Goal of the exercise ▸ Retype the material that follows exactly, limited to the lines from the one with "immune system’s ability to detect and destroy" through the one with "only boosts the", and keep out all pictures.

----

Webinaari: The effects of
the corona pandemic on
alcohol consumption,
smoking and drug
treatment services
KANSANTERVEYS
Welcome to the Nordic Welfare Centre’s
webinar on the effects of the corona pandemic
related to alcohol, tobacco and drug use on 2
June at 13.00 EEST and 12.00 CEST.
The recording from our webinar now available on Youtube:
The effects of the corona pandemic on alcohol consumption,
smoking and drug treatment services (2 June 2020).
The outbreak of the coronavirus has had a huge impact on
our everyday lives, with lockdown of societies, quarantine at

----

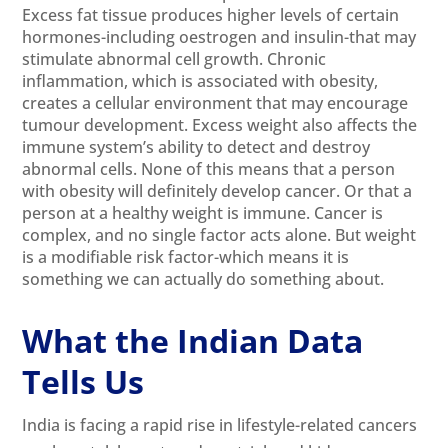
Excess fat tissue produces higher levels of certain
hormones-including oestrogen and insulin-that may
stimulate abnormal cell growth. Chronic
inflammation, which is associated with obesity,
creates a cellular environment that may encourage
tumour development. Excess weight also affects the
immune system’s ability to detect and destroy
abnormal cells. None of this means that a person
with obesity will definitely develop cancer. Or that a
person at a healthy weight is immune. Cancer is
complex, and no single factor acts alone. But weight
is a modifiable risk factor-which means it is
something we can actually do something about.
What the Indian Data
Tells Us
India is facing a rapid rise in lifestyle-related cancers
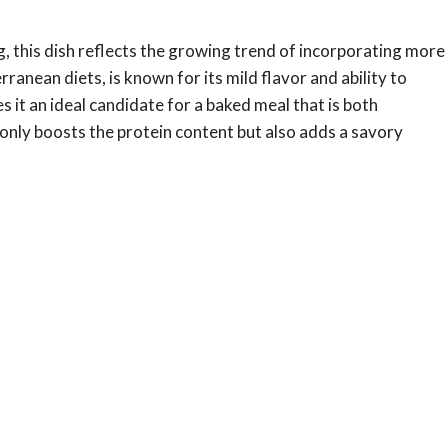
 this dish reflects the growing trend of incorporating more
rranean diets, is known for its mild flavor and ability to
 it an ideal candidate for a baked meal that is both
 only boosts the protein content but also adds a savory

----

Answer to this problem ▸
immune system’s ability to detect and destroy
abnormal cells. None of this means that a person
with obesity will definitely develop cancer. Or that a
person at a healthy weight is immune. Cancer is
complex, and no single factor acts alone. But weight
is a modifiable risk factor-which means it is
something we can actually do something about.
What the Indian Data
Tells Us
India is facing a rapid rise in lifestyle-related cancers
 this dish reflects the growing trend of incorporating more
rranean diets, is known for its mild flavor and ability to
 it an ideal candidate for a baked meal that is both
 only boosts the protein content but also adds a savory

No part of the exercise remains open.